Entrancing in the dark: Boss biopic | Robert Hutton

This article is taken from the November 2025 issue of The Critic. To get the full magazine why not subscribe? Get five issues for just £25.


What a time to be a middle-aged man! The year began with a film about Bob Dylan going electric, and ends with one about Bruce Springsteen going acoustic. All we need now is for Netflix to pull its finger out and commission a 50-episode series of Master and Commander.

Deliver Me from Nowhere covers the weeks in New Jersey when Springsteen, in the early stages of his superstar status, locked himself away to write what would ultimately be the dark, brooding Nebraska. The album, a set of songs about desolation and murder recorded in his bedroom, was not, it’s fair to say, what his record company was hoping for.

Jeremy Allen White, familiar from his role as troubled chef Carmy in TV’s The Bear, gives us a Springsteen in a similar vein: haunted by a difficult childhood, desperate for parental love, surrounded by wonderful friends.
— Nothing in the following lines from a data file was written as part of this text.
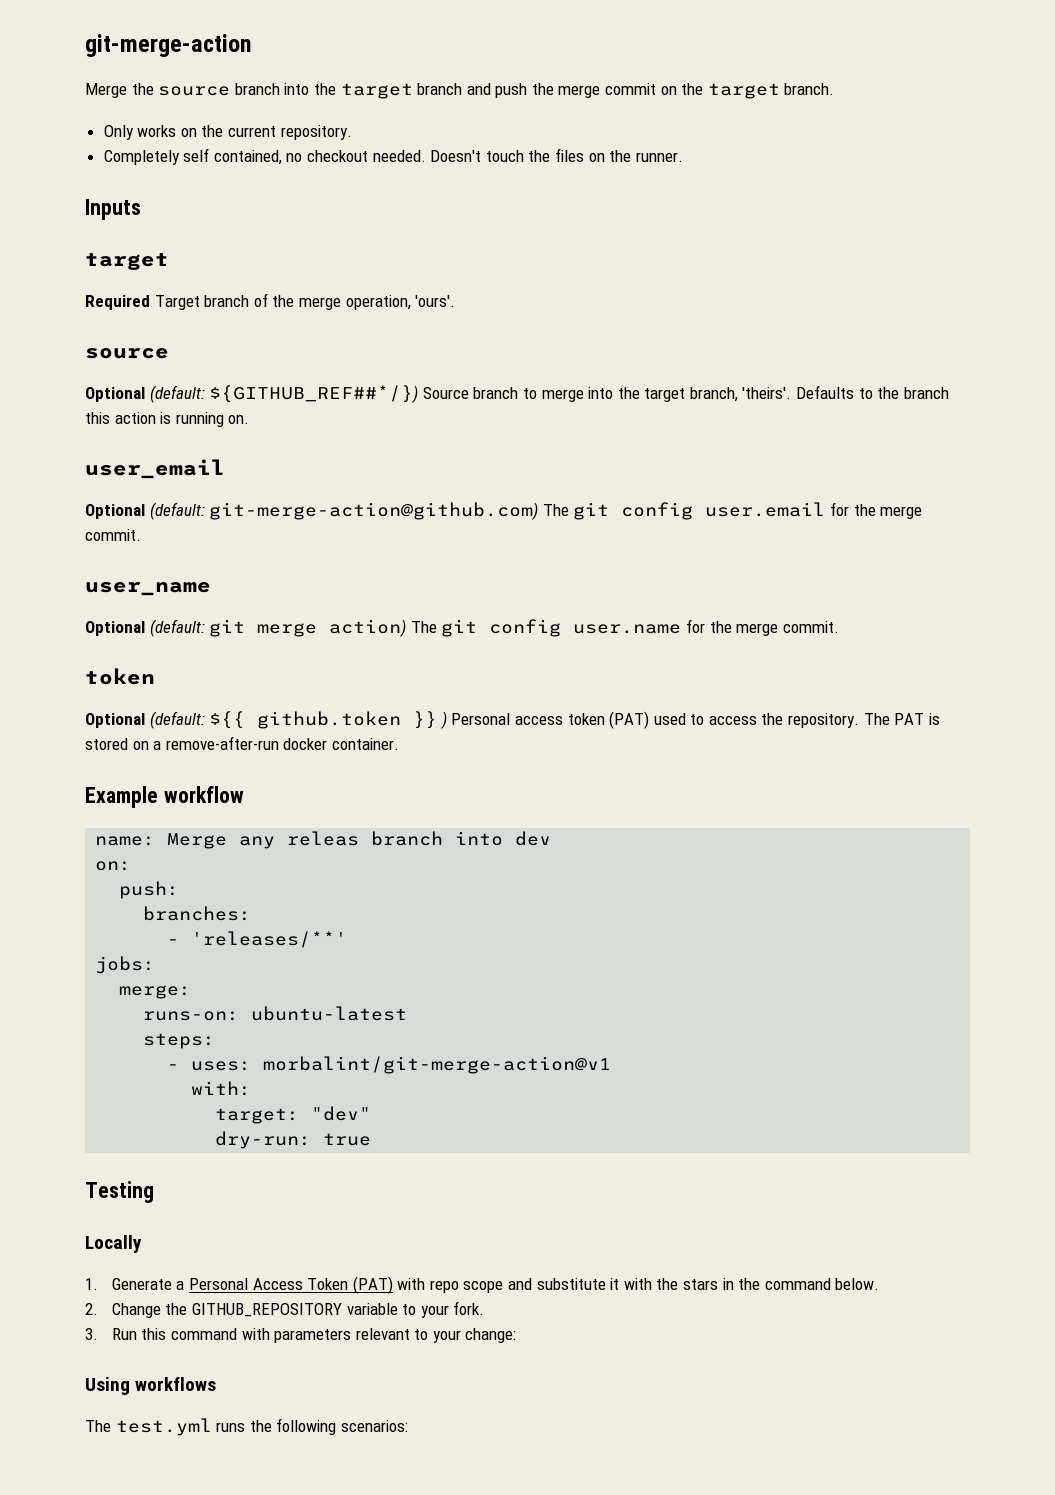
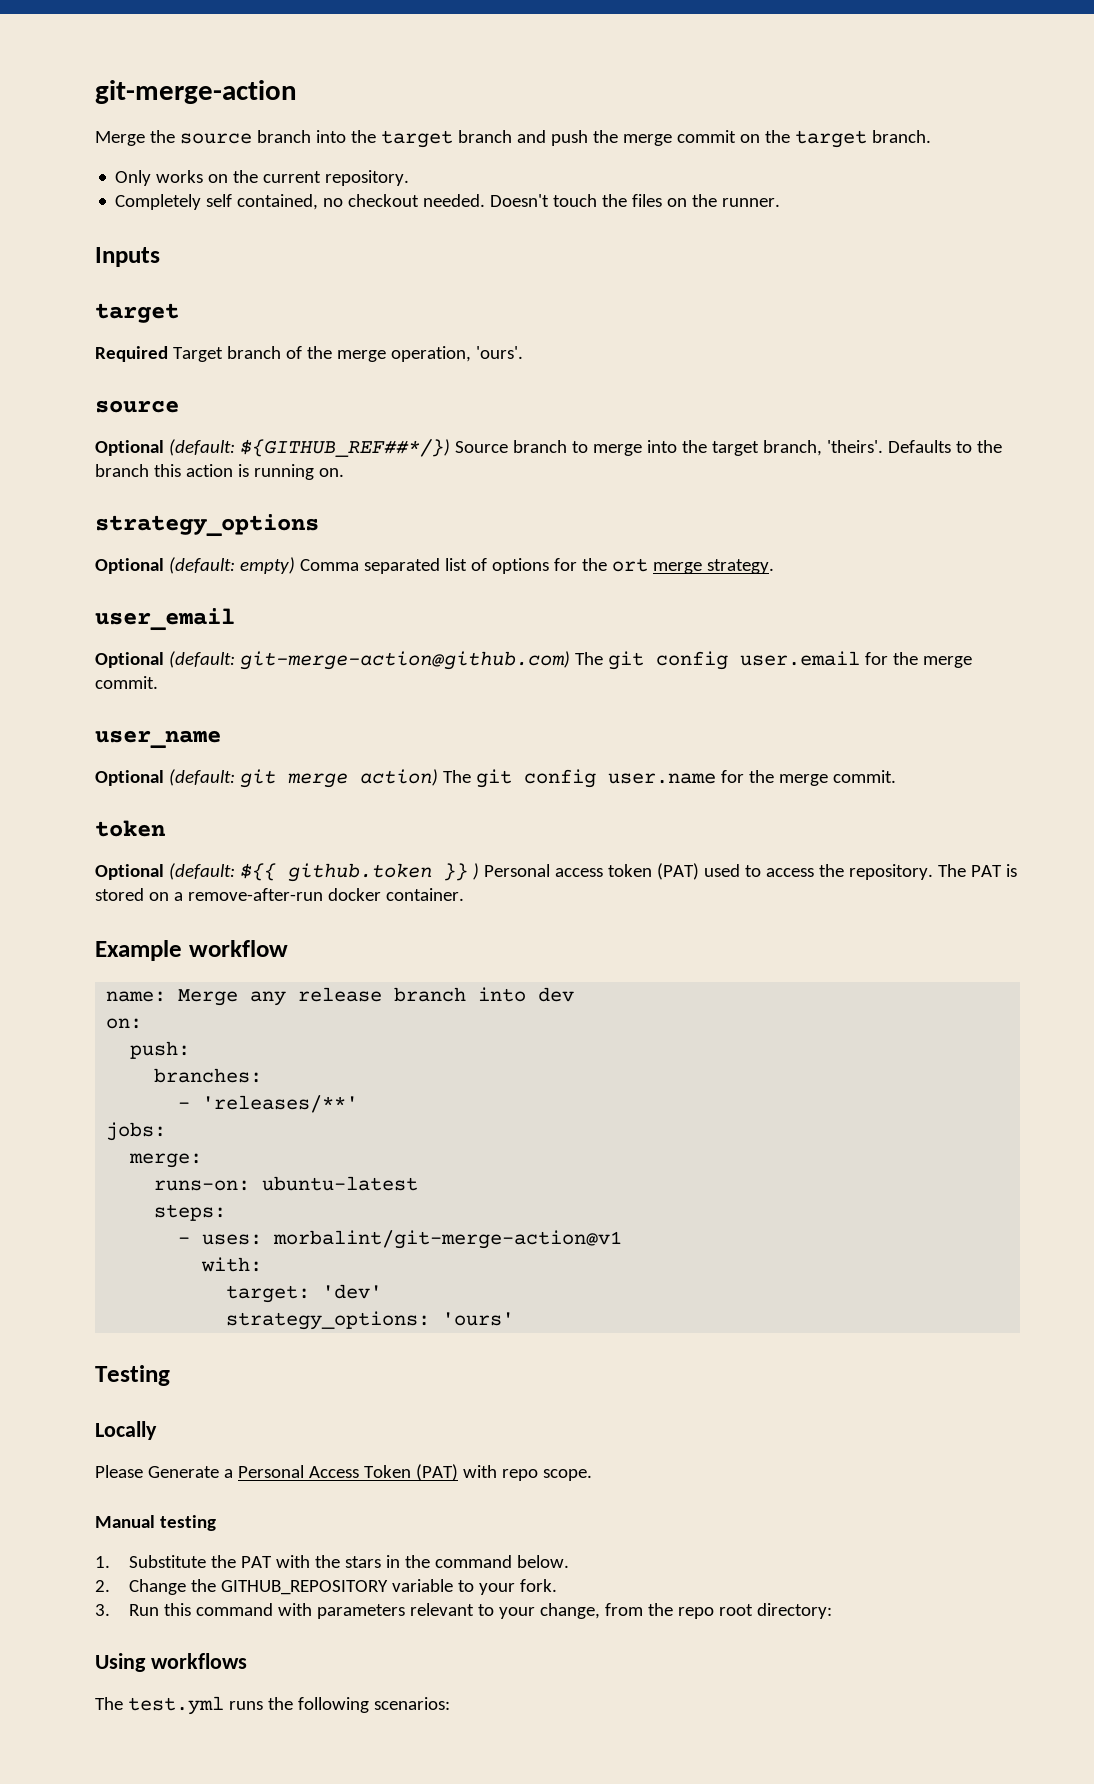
(250, 419) none -> [95,514,319,537] [95,557,774,574] // strategy_options // Optional (default: empty) Comma separated list of options for the ort merge strategy.
[287,831,360,846] releas -> [298,987,383,1002] release
[311,1106,372,1121] [215,1131,372,1149] "dev" // dry-run: true -> [322,1284,383,1299] [226,1311,515,1330] 'dev' // strategy_options: 'ours'
[85,1278,98,1290] 1. -> [95,1465,143,1478] Please
[463,1278,620,1293] scope and substitute it -> [542,1469,592,1481] [95,1515,216,1531] [95,1555,272,1568] scope. // Manual testing // 1. Substitute the PAT
[465,1328,517,1343] change: -> [539,1603,832,1619] change, from the repo root directory:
His struggle is not with the world: he has money and fame and however much they griped, it’s clear that music executives had grasped that they weren’t going to lose money releasing his records. Instead, it’s internal: to get the songs sounding as they do in his head, and to defeat the torment that drives him to write them.

The film is more successful at showing the first of these battles. The creative process is a difficult thing to capture on screen, as so much of it is internal. We see Springsteen down at the library, researching the story behind Terrence Malick’s film Badlands, which inspired Nebraska’s title track, as well as the lengths recording engineers went to transfer the cassette tape he handed them into a form that could be pressed onto vinyl. For fans, and I’m one, this stuff is all gravy.

Do we learn about Springsteen the man? Unlike Dylan, whose cryptic lyrics acted as a shield, the Boss’s appeal has surely always been his knowability. The tales in his songs, of hopes and dreams, and men who act like they don’t remember whilst their wives act like they don’t care, may be set on the Jersey shore, but they are universal.

Do the real details of the singer’s life help us to understand him better than we already did? There are unexplored contradictions: at the same time that he was making the bleak Nebraska he was also working on songs that would make up the stadium-filling Born In The USA.

For all that, I loved it. This may turn out to be a minority view: the audience in the screening I attended at the London Film Festival seemed in large part unimpressed. But I’m probably the ideal audience: a 51-year-old man with a shelf full of Springsteen albums and growing thoughts of mortality. Or, as my wife said pityingly: “You just liked the songs, didn’t you?”

One of my favourite headlines from The Onion is “Romantic Comedy Behaviour Gets Real-Life Man Arrested”. Things that seem charming on film should often not be attempted at home.

This is, I think, the flaw in Roofman, an entertaining account of a real-life armed robber who, on the run from prison, hides out in a branch of Toys’R’Us, falls in love with one of the staff, and ultimately holds the store up.

There’s much to like about this film. Channing Tatum is charming as Jeffrey Manchester, the former soldier who turns to crime to buy the things he feels his family needs, and Kirsten Dunst is great as ever as love-interest Leigh. Manchester got his nickname, the film’s title, for his signature move: breaking through the roof of a McDonald’s on a Sunday night, waiting for the staff to arrive, and then robbing the safe.

After pulling this off an amazing 45 times, he was caught and jailed, but using his military skills escaped by making a compartment under a truck leaving the prison.

This was jarring for me, as I’d already watched a Tatum film in which a robber escaped jail in exactly this way (2017’s Logan Lucky). That was an enjoyable caper in which a lot of money was stolen. Why was it more fun than this true story about Tatum making off with bundles of cash?

Ultimately, it’s the “true” bit of it. Roofman offers us Manchester as a likeable chap, but it’s impossible to escape the thought that what he’s actually doing is preparing to break Leigh’s heart.

It is to director Derek Cianfrance’s credit that he doesn’t try to twist the story to give us a repentant Manchester who tells Leigh the truth, but the unrepentant Manchester is, beneath Tatum’s considerable charisma, an armed robber who is lying to a woman to get her into bed.

Are we supposed to root for him in this? The format of the film suggests so, but we can see he’s a real-life man who definitely deserved to be arrested for romantic comedy behaviour.

Finishing where we began, do I really want Netflix to adapt Master and Commander? The company has funded Guillermo del Toro’s new Frankenstein, and I have my doubts. It’s a perfectly decent not-entirely-faithful adaptation of Mary Shelley’s novel, and an entertaining enough watch, but there are signs of the streamer’s involvement, especially in the decision to have narration throughout for the benefit of viewers distracted by their phones.

The company wants artistic credibility, but is unwilling to trust its audience. It may be that del Toro wishes he could make films in his bedroom.